Каэтани надменно отвернулся, придвинул к себе тарелку с десертом, зачерпнул полную ложку тирамису и сильно ткнул ей себе в левый глаз.
Я чуть заметно приподнял бровь, вздохнул, поднялся со своего места, собрал на поднос пустые тарелки и пластиковые приборы и отошел от стола. Надеюсь, он не ослепнет на этот глаз. А что еще мне оставалось делать?
Говоря научным языком, я представляю собой этиологическое искажение. Другими словами, во мне есть нечто, не согласующееся с причиной и следствием. Я независимый сгусток невероятности. Если вам угодно, можете назвать меня колдуном или чокнутым, это намного проще выговорить.
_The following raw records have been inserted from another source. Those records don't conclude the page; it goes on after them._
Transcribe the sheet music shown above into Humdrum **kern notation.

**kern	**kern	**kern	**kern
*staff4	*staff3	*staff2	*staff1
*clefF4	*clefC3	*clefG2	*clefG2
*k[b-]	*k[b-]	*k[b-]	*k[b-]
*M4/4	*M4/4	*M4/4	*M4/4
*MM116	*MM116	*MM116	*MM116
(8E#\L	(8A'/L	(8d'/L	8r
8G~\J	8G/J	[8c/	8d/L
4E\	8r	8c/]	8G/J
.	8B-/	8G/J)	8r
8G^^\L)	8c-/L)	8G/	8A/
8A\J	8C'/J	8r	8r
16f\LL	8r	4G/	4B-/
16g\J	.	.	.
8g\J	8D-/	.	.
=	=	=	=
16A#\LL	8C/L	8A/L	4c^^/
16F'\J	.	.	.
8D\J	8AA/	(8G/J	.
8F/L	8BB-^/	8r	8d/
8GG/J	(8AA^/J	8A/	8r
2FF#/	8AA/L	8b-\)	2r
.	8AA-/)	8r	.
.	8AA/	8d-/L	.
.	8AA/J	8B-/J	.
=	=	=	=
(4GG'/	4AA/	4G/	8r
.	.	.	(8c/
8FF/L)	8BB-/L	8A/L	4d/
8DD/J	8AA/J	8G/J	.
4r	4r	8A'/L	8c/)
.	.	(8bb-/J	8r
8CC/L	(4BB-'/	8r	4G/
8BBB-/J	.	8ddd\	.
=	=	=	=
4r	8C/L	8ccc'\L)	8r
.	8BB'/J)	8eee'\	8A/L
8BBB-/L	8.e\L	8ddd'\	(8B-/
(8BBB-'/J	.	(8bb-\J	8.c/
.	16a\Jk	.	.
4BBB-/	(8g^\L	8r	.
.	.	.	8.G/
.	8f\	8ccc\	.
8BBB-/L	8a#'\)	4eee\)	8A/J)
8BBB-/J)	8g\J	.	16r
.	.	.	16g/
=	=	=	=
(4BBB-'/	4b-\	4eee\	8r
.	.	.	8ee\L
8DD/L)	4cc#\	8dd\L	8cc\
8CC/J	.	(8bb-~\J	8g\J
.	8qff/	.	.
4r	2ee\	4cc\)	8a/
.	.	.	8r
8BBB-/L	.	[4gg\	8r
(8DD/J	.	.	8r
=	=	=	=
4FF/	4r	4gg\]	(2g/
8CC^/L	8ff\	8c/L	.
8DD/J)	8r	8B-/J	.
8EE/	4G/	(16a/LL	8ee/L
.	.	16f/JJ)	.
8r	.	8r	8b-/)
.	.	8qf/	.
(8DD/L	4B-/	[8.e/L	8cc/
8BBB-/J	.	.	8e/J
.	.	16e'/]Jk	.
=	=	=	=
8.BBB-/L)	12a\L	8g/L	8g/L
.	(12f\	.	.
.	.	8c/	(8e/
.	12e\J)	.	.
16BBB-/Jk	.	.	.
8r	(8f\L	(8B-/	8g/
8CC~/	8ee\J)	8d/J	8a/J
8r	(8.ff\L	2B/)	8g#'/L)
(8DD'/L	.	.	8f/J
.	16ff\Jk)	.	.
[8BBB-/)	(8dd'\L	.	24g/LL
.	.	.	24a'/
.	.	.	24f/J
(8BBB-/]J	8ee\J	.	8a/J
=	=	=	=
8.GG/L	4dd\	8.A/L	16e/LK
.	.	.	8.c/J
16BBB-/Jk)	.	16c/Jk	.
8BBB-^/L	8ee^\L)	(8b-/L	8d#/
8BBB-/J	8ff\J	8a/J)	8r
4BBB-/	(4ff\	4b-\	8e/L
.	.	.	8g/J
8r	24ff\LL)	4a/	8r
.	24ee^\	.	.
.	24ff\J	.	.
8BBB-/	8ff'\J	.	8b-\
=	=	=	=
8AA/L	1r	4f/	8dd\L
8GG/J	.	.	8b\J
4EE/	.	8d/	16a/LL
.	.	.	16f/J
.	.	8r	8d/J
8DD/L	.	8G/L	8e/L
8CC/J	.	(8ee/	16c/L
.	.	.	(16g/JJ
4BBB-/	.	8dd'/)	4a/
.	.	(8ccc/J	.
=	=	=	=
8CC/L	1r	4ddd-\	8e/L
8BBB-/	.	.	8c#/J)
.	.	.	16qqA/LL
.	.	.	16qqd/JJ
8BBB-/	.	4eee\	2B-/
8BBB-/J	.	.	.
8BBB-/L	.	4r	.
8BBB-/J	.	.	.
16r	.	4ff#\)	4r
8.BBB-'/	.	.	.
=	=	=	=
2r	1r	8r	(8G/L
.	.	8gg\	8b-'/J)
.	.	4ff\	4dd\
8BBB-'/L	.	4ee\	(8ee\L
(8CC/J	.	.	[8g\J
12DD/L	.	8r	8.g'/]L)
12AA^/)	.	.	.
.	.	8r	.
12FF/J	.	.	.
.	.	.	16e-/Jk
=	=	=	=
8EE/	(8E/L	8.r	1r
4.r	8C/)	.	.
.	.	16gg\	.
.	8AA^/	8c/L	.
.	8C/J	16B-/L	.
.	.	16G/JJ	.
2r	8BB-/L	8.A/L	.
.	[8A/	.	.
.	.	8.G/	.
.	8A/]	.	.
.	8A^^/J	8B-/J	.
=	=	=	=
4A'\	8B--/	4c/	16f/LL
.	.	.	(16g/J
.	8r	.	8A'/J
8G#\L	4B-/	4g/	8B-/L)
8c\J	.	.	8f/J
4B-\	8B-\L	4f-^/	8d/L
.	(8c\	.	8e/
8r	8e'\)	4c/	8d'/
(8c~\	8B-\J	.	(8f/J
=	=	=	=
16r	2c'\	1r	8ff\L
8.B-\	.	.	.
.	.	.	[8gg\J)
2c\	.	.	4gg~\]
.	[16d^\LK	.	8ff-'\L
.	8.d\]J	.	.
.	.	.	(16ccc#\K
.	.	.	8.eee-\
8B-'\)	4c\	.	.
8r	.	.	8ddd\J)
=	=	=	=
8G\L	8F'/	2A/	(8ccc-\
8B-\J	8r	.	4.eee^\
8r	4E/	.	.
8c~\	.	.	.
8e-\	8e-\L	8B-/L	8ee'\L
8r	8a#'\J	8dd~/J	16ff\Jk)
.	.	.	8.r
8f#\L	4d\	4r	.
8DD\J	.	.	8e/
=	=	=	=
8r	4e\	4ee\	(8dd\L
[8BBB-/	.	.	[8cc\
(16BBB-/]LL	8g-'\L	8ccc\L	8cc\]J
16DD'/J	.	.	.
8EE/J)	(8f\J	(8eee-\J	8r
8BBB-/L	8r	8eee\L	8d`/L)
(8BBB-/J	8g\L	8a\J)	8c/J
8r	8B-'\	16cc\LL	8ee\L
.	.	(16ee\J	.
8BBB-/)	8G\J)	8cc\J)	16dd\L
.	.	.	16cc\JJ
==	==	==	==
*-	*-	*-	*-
Но если я услышу, есть вероятность, что вы в темноте споткнетесь о детский велосипед или наткнетесь на открывающуюся дверь и что-то себе сломаете. Не то чтобы я обращал внимание на подобные выпады, но вот мое подсознание… Ничего не могу с этим поделать, так что извините.
В столовой поднялся шум, кто-то вскрикнул, но я махнул рукой, лег в постель и уснул, как делал это на протяжении пяти лет, словно неприкаянная душа. Мой дар или проклятие не позволяет мне оставаться в стороне от того, что меня окружает. Печаль кружилась в водовороте снов. Сонг-Дэм и – как это часто бывало в последнее время – доносящиеся из глубины полутора прошедших столетий гулкие мрачные голоса. Они звенели в моей голове, я читал их на страницах древних книг, обнаруженных в покинутых библиотеках, где пахло гарью, и пытался обрести тишину, словно старый растолстевший пес, страдающий от невыносимой боли. Голоса звучали на английском, этот язык был мне знаком так же хорошо, как и родной. Сначала я учился ему на улицах, а затем совершенствовал в школе для одаренных детей. Я ничего не знал об авторе, лишь чувствовал, что это человек, всецело принадлежащий своему времени. Его слова нашли отклик в моей обожженной душе. Вероятно, и ему была хорошо знакома эта боль, и он пытался ее успокоить.
У звезд – шепнет она, – нет глаз,
А небо – словно в паутине;
Из нашей местности пустынной
Закатный слышен солнца глас:
«Природы образ нашей всей
С мелодией ее густою –
Лишь эхо от меня глухое,
Пустая форма из теней»…[82]
Я проснулся утром (по времени Земли, выверенному по Сеулу, GMN+9 часов), как всегда, в одиночестве, просто полая форма, и, как обычно, жутко голодный.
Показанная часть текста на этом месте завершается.